Immagino già la domanda che il lettore si sta facendo: “Se una persona soffre e chiede di essere aiutata a morire, che alternativa ha se non chiedere, appunto, di farla finita?”. Proprio qui sta il punto: l’alternativa c’è, esiste, e si chiama “medicina palliativa”, la cui fondatrice, Cicely Saunders, chiamò “la terza via”, fra i due estremi – entrambe da condannare – dell’accanimento terapeutico e dell’eutanasia. Cure palliative significano presa in carico totale della persona malata e dei suoi familiari, affrontando insieme tutti gli aspetti della vita quotidiana, da quello medico, a quello sociale, psicologico, affettivo e spirituale. Posso affermare da medico che da oltre 40 anni ha quotidianamente a che fare con le forme più gravi di malattie e disabilità, senza tema di smentita, che chiunque entra nel percorso delle cure palliative si sente amato, sorretto, aiutato, compreso e condiviso, e non chiede di essere ucciso!
La relazione di cura non è solo la sedazione del dolore, ma è condividere la “sofferenza” come si condivide un sentiero impervio in montagna: ci si aiuta, ci si dà una mano, non ci si abbandona e, insieme, si affronta ogni problema. Nella quasi totalità dei casi, la richiesta di “farla finita” è assente in chi ha la possibilità di essere adeguatamente curato in un hospice, in reti territoriali domiciliari valide di cure palliative. Sorge spontanea una domanda: se l’assunto di partenza è dare sollievo alla sofferenza, perché lo Stato non investe in un programma di cure palliative, serio, competente, adeguato, disponibile in ogni territorio del nostro Paese? Perché è stata scritta un’ottima legge sulla Medicina Palliativa (legge 38/2010) e non è stata adeguatamente finanziata (il 20% di quanto sarebbe necessario!) provocando disparità sanitarie inaccettabili da regione a ragione? Perché in Lombardia ci sono 69 Hospice, in Puglia 10, in Campania 8 (SDA Bocconi, 2017)? Perché a fronte di un tasso di bisogno di cure palliative (posti letto e presidi territoriali domiciliari) l’offerta reale è fra il 10 e il 26%?

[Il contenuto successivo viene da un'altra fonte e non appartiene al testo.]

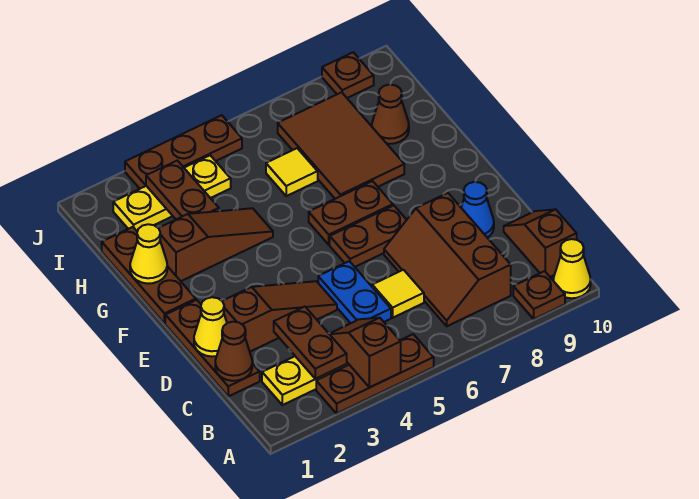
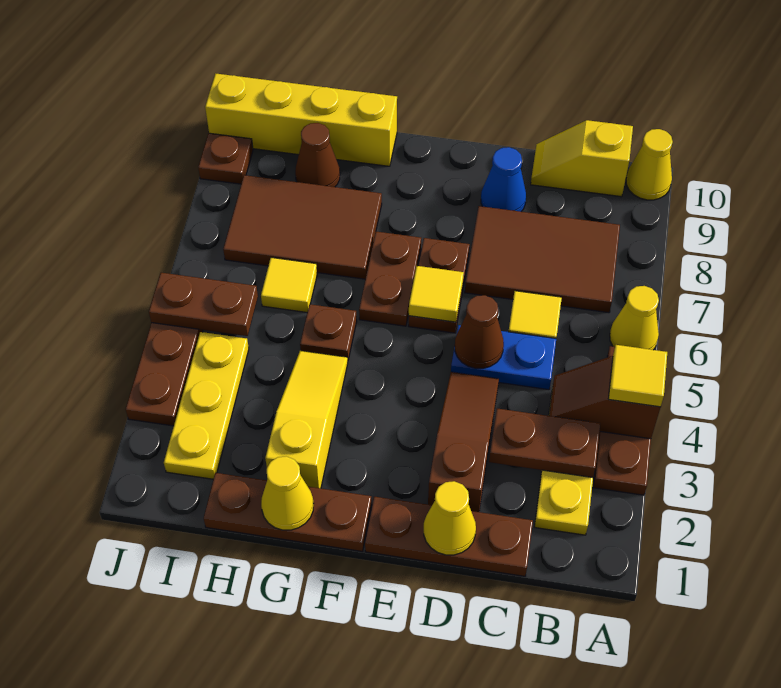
none -> yellow tile A4 level 3
none -> yellow cone A6 level 1
brown plate A9 level 1 -> brown plate G5 level 1
brown slope B7:D8 level 1 top 8 -> brown tile B7:D8 level 1
brown slope B10:C10 level 1 top B -> yellow slope B10:C10 level 1 top B
brown cone C1 level 2 -> brown cone D5 level 2
none -> yellow tile E6 level 2
brown slope G2:G4 level 1 top 2 -> yellow slope G2:G4 level 1 top 2
none -> yellow brick G10:J10 level 1
brown plate H3:I3 level 2 -> brown plate I5:J5 level 2

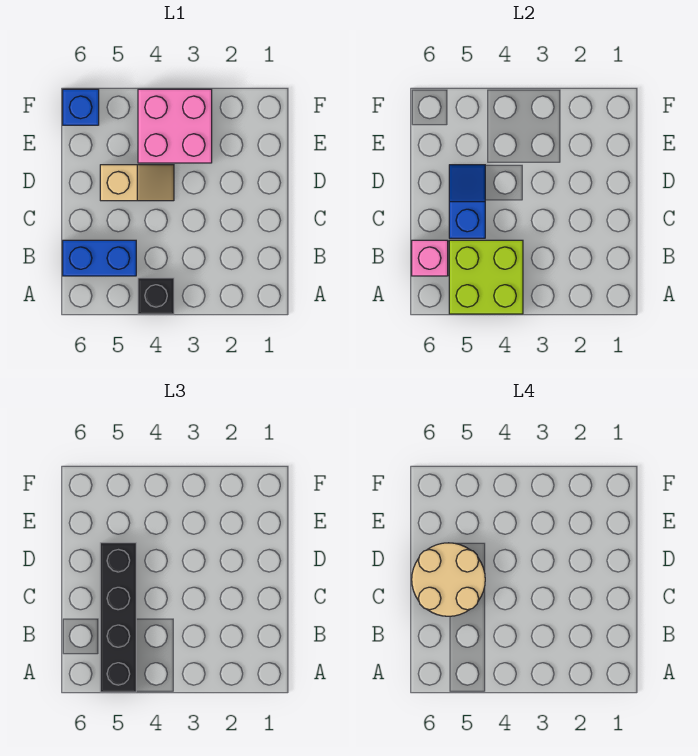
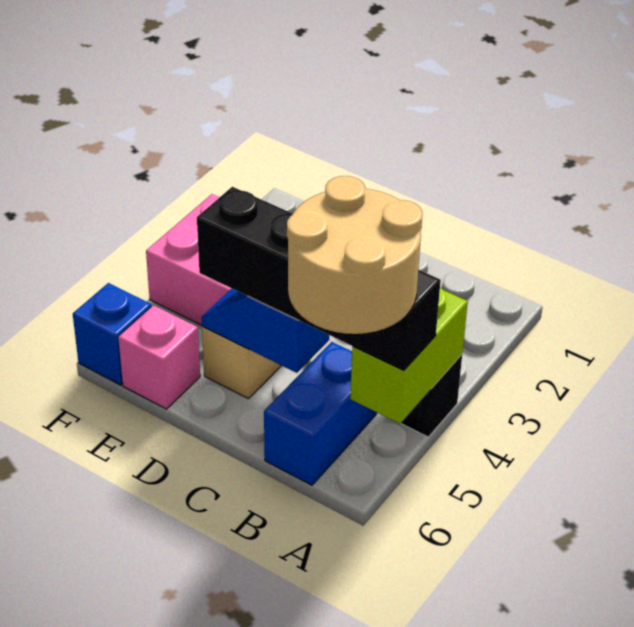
lime brick A4:B5 level 2 -> lime brick A4:A5 level 2
pink brick B6 level 2 -> pink brick E6 level 1
tan round brick C5:D6 level 4 -> tan round brick A5:B6 level 4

Siamo in pieno dibattito parlamentare sul tema della “morte volontaria medicalmente assistita” e con il ddl Bazoli/Provenza, già approvato alla Camera, si sta aprendo la strada alla “morte di Stato” e non sentiamo parlare di una nuova politica sanitaria che davvero si prenda carico delle gravi disabilità, senza nascondersi dietro l’ipocrita giustificazione che “è il malato che sceglie se vivere o morire”. Perché nessuno vuole morire, così come nessuno vuole soffrire: la risposta c’è e non è uccidere – anche qui dietro l’ipocrisia del “suicidio” – il sofferente. Una società che voglia essere davvero civile non può inaugurare la “moderna rupe Tarpea” del suicidio medicalmente assistito.
Accadrà anche nel nostro Paese quanto già accade in Olanda o Belgio: la legalizzazione della morte di Stato per qualsiasi motivo … basta richiederla; oppure come sta accadendo nel Regno Unito, ove un giudice decide se un bimbo gravemente malato è degno di vivere oppure no. Con il solito trionfo dell’ipocrisia, arma sicura che mettere tranquille le coscienze: il “miglior interesse” del bimbo … essere ucciso, anche contro il volere dei genitori. Fermiamoci, finchè siamo in tempo.